Berkeley’s first film for Goldwyn was Whoopee (1930), starring Eddie Cantor. Quick to see the advantages of using a camera, Berkeley designed dance numbers that were different from those for the theater. He invented a camera mounted on a monorail; consequently, the camera could be suspended above the dances, providing an “aerial” viewpoint of the dancers. Also drawing from his military experience, he emphasized the dancers as a troupe, rather than as isolated individuals.

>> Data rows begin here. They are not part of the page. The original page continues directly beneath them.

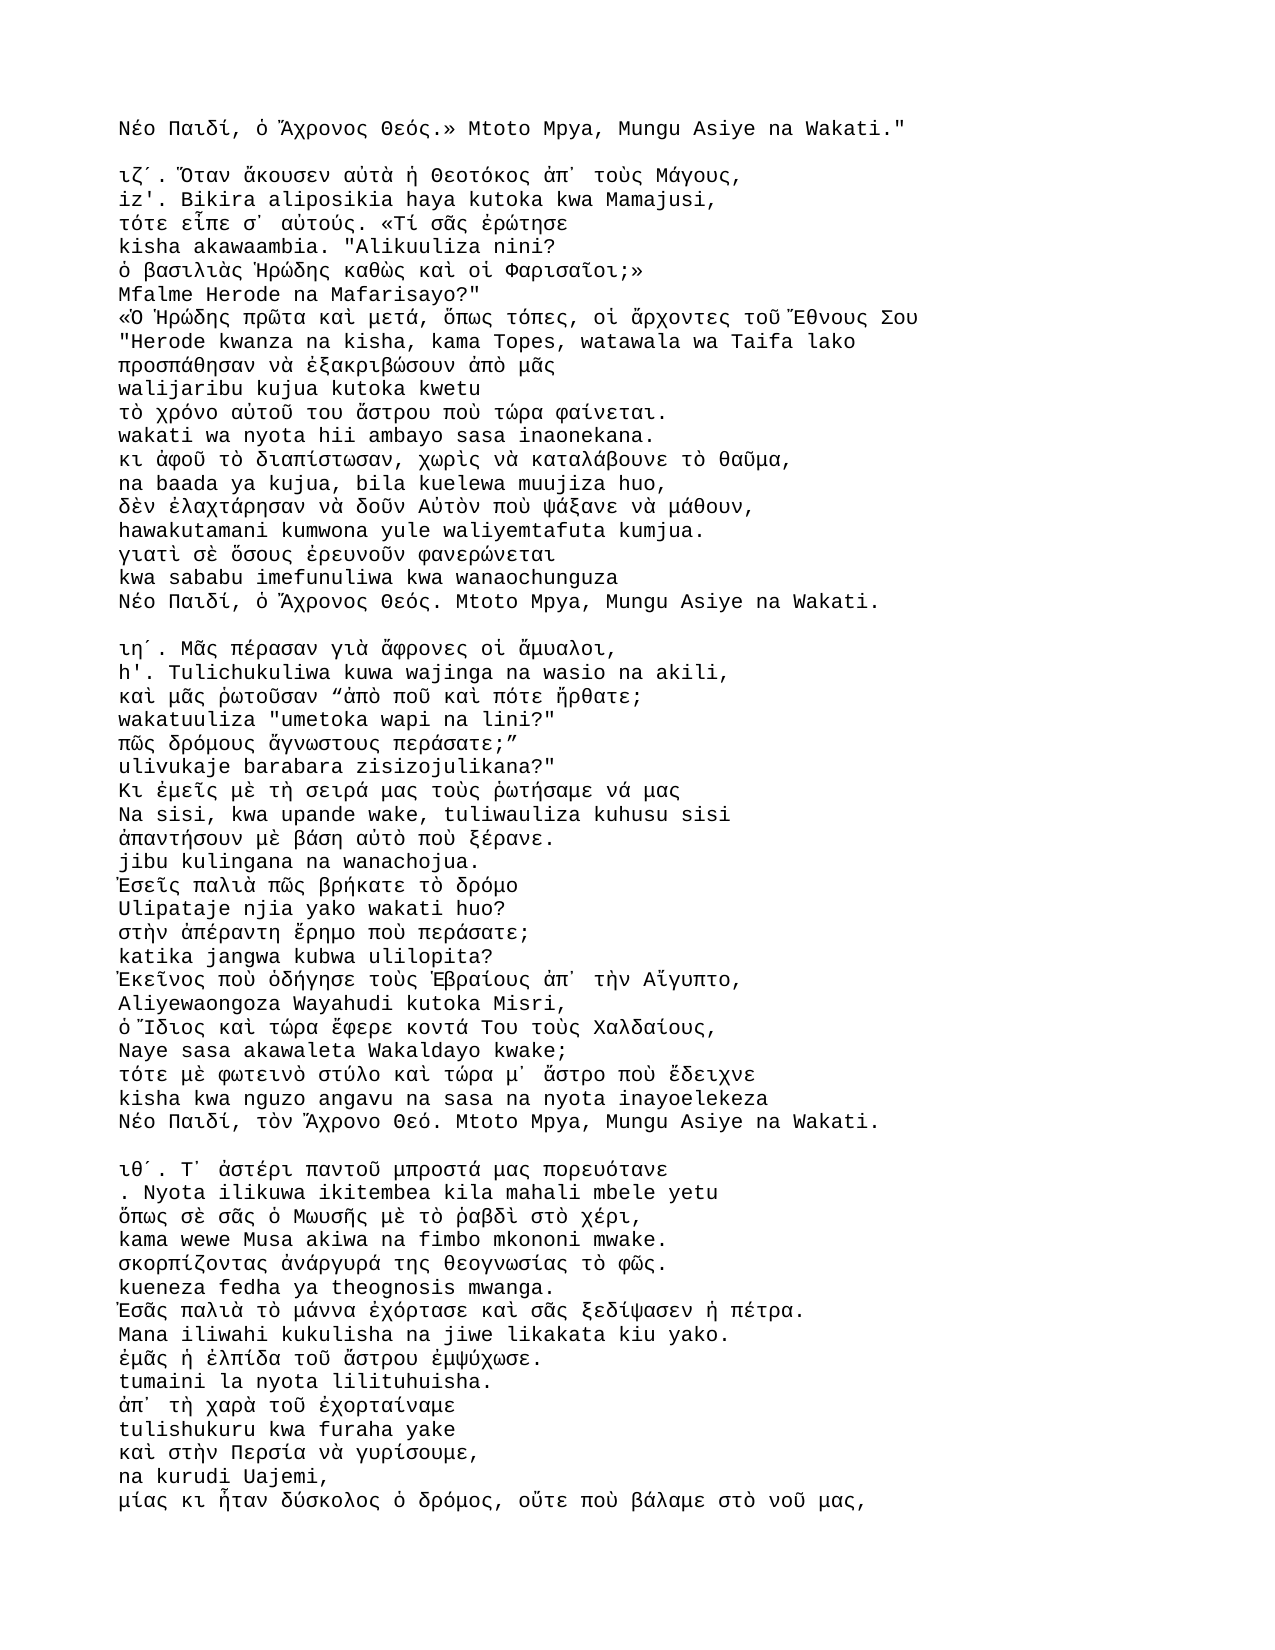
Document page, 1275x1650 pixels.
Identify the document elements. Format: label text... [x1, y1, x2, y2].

text ιζ´. Ὅταν ἄκουσεν αὐτὰ ἡ Θεοτόκος ἀπ᾿ τοὺς Μάγους, iz'. Bikira aliposikia haya kutoka kwa Mamajusi, [118, 165, 1157, 213]
text κι ἀφοῦ τὸ διαπίστωσαν, χωρὶς νὰ καταλάβουνε τὸ θαῦμα, na baada ya kujua, bila kuelewa muujiza huo, [118, 449, 1157, 496]
text ὁ βασιλιὰς Ἡρώδης καθὼς καὶ οἱ Φαρισαῖοι;» Mfalme Herode na Mafarisayo?" [118, 260, 1157, 307]
text τότε εἶπε σ᾿ αὐτούς. «Τί σᾶς ἐρώτησε kisha akawaambia. "Alikuuliza nini? [118, 213, 1157, 260]
text μίας κι ἦταν δύσκολος ὁ δρόμος, οὔτε ποὺ βάλαμε στὸ νοῦ μας, [118, 1489, 1157, 1513]
text Κι ἐμεῖς μὲ τὴ σειρά μας τοὺς ῥωτήσαμε νά μας Na sisi, kwa upande wake, tuliwauliza kuhusu sisi [118, 780, 1157, 827]
text Ἐκεῖνος ποὺ ὁδήγησε τοὺς Ἑβραίους ἀπ᾿ τὴν Αἴγυπτο, Aliyewaongoza Wayahudi kutoka Misri, [118, 969, 1157, 1017]
text τότε μὲ φωτεινὸ στύλο καὶ τώρα μ᾿ ἄστρο ποὺ ἔδειχνε kisha kwa nguzo angavu na sasa na nyota inayoelekeza [118, 1064, 1157, 1111]
text πῶς δρόμους ἄγνωστους περάσατε;” ulivukaje barabara zisizojulikana?" [118, 733, 1157, 780]
text ιη´. Μᾶς πέρασαν γιὰ ἄφρονες οἱ ἄμυαλοι, h'. Tulichukuliwa kuwa wajinga na wasio na akili, [118, 638, 1157, 686]
text στὴν ἀπέραντη ἔρημο ποὺ περάσατε; katika jangwa kubwa ulilopita? [118, 922, 1157, 969]
text Νέο Παιδί, ὁ Ἄχρονος Θεός.» Mtoto Mpya, Mungu Asiye na Wakati." [118, 118, 1157, 142]
text σκορπίζοντας ἀνάργυρά της θεογνωσίας τὸ φῶς. kueneza fedha ya theognosis mwanga. [118, 1253, 1157, 1300]
text ἀπ᾿ τὴ χαρὰ τοῦ ἐχορταίναμε tulishukuru kwa furaha yake [118, 1395, 1157, 1442]
text «Ὁ Ἡρώδης πρῶτα καὶ μετά, ὅπως τόπες, οἱ ἄρχοντες τοῦ Ἔθνους Σου "Herode kwanza na kisha, kama Topes, watawala wa Taifa lako [118, 307, 1157, 354]
text καὶ μᾶς ῥωτοῦσαν “ἀπὸ ποῦ καὶ πότε ἤρθατε; wakatuuliza "umetoka wapi na lini?" [118, 686, 1157, 733]
text Νέο Παιδί, ὁ Ἄχρονος Θεός. Mtoto Mpya, Mungu Asiye na Wakati. [118, 591, 1157, 615]
text ἐμᾶς ἡ ἐλπίδα τοῦ ἄστρου ἐμψύχωσε. tumaini la nyota lilituhuisha. [118, 1348, 1157, 1395]
text ὁ Ἴδιος καὶ τώρα ἔφερε κοντά Του τοὺς Χαλδαίους, Naye sasa akawaleta Wakaldayo kwake; [118, 1017, 1157, 1064]
text δὲν ἐλαχτάρησαν νὰ δοῦν Αὐτὸν ποὺ ψάξανε νὰ μάθουν, hawakutamani kumwona yule waliyemtafuta kumjua. [118, 496, 1157, 544]
text Ἐσᾶς παλιὰ τὸ μάννα ἐχόρτασε καὶ σᾶς ξεδίψασεν ἡ πέτρα. Mana iliwahi kukulisha na jiwe likakata kiu yako. [118, 1300, 1157, 1348]
text Ἐσεῖς παλιὰ πῶς βρήκατε τὸ δρόμο Ulipataje njia yako wakati huo? [118, 875, 1157, 922]
text γιατὶ σὲ ὅσους ἐρευνοῦν φανερώνεται kwa sababu imefunuliwa kwa wanaochunguza [118, 544, 1157, 591]
text Νέο Παιδί, τὸν Ἄχρονο Θεό. Mtoto Mpya, Mungu Asiye na Wakati. [118, 1111, 1157, 1135]
text ὅπως σὲ σᾶς ὁ Μωυσῆς μὲ τὸ ῥαβδὶ στὸ χέρι, kama wewe Musa akiwa na fimbo mkononi mwake. [118, 1206, 1157, 1253]
text ἀπαντήσουν μὲ βάση αὐτὸ ποὺ ξέρανε. jibu kulingana na wanachojua. [118, 827, 1157, 875]
text τὸ χρόνο αὐτοῦ του ἄστρου ποὺ τώρα φαίνεται. wakati wa nyota hii ambayo sasa inaonekana. [118, 402, 1157, 449]
text καὶ στὴν Περσία νὰ γυρίσουμε, na kurudi Uajemi, [118, 1442, 1157, 1489]
text προσπάθησαν νὰ ἐξακριβώσουν ἀπὸ μᾶς walijaribu kujua kutoka kwetu [118, 354, 1157, 402]
text ιθ´. Τ᾿ ἀστέρι παντοῦ μπροστά μας πορευότανε . Nyota ilikuwa ikitembea kila mahali mbele yetu [118, 1158, 1157, 1206]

In 1933, Berkeley was hired by Warner Bros., which offered a big budget for his increasingly large and spectacular routines. At Warner Bros. he created the films that made him famous. His first big musical was Forty-second Street (1933), starring Ruby Keeler. A box-office hit, it rescued the studio from bankruptcy and revived the film musical format. Intricate dance numbers included “Shuffle Off to Buffalo” and “Forty-second Street,” with the dancers manipulating banners and flags in such a way as to create a kaleidoscope of movement.

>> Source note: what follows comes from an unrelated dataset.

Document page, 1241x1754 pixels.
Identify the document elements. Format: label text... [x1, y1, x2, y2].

The opening number of Gold Diggers of 1933 (1933) featured dancers wearing strategically placed coins; later in the show Berkeley used sixty female dancers, holding neon-lighted violins. In the “By a Waterfall” scene in Footlight Parade (1933) Berkeley developed geometric shapes, formed by women’s legs, spread wide, displayed on a fountain. As Berkeley’s routines became larger and more elaborate, the way he positioned the dancers became more sexually explicit. Dance numbers were also lengthy, many running more than ten minutes.

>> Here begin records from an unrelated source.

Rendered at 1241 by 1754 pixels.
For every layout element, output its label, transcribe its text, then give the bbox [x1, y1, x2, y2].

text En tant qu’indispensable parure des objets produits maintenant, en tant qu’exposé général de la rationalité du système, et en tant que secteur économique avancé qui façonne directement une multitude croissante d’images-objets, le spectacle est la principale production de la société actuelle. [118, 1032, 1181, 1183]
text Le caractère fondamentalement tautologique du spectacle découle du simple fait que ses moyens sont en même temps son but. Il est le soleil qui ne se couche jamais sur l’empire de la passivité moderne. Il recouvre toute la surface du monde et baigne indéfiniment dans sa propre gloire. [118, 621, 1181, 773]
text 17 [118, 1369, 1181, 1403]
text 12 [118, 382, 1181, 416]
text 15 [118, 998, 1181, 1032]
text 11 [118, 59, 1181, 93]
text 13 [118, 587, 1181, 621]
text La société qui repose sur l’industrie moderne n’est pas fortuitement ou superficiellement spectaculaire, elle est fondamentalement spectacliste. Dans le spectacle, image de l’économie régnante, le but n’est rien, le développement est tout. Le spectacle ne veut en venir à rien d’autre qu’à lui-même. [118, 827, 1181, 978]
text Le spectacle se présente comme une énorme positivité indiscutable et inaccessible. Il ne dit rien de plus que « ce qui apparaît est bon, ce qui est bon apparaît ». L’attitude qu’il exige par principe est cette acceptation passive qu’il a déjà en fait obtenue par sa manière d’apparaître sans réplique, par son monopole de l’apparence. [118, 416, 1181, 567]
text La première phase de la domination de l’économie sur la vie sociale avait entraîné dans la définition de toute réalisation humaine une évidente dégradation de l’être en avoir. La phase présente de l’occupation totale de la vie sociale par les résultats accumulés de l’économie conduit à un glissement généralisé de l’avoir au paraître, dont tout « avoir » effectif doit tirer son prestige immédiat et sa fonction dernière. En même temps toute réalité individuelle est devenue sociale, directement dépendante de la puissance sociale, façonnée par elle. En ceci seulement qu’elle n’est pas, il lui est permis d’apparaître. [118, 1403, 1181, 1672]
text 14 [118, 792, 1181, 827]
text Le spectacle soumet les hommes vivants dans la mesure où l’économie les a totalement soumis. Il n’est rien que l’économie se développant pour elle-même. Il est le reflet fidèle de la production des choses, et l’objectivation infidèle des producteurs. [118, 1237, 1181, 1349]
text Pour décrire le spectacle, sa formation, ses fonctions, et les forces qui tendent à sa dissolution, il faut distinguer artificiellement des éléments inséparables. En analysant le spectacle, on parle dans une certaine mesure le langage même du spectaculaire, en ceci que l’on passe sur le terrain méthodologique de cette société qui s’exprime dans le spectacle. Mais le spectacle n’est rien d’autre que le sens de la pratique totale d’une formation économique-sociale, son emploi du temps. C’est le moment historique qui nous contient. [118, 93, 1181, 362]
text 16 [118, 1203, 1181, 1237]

When Warner Bros. lost interest in producing big musicals, Berkeley went to Metro-Goldwyn-Mayer (MGM). There he directed three Mickey Rooney and Judy Garland films: Babes in Arms (1939), Strike Up the Band (1940), and Babes on Broadway (1941). By the mid-1940’s, Berkeley-style musicals were beginning to be replaced by musicals in which the songs and dances did not stand outside the plot but were integrated into the action. His two water-ballet films, Million Dollar Mermaid (1952) and Easy to Love (1953), both starring Esther Williams, included outstanding examples of his style, but the days of the Hollywood musicals were waning. Berkeley retired in 1954, but in 1962, he created numbers for the circus film Jumbo. Renewed interest in Berkeley’s dance extravaganzas led to the Broadway revival of 1925’s No, No, Nanette in 1971, with Berkeley supervising the production.

Impact

As Berkeley once stated, his aim during an era of breadlines, Depression, and war, was to make people happy. This he did through creating spectacles: over-the-top dance numbers that were often the most significant parts of the films. With innovative camera angles, over-large props, dancers in risqué costumes, and extended dance routines, Berkeley’s style was stamped on the film musicals of the 1930’s. During the decade, the energetic and creative Berkeley directed fourteen pictures, most of them musicals, and choreographed the musical numbers for twenty-one more. Berkeley provided entertainment during a time when a grim economic reality made his escapist visions a temporary relief for filmgoers.

Bibliography

Rubin, Martin. Showstoppers: Busby Berkeley and the Tradition of Spectacle. New York: Columbia University Press, 1993.

Siegel, Marcia B. “Busby Berkeley and the Projected Stage.” Hudson Review 62, no. 1 (2009): 106-112.

Thomas, Tony, and Jim Terry. The Busby Berkeley Book. Greenwich, Conn.: New York Graphic Society, 1973.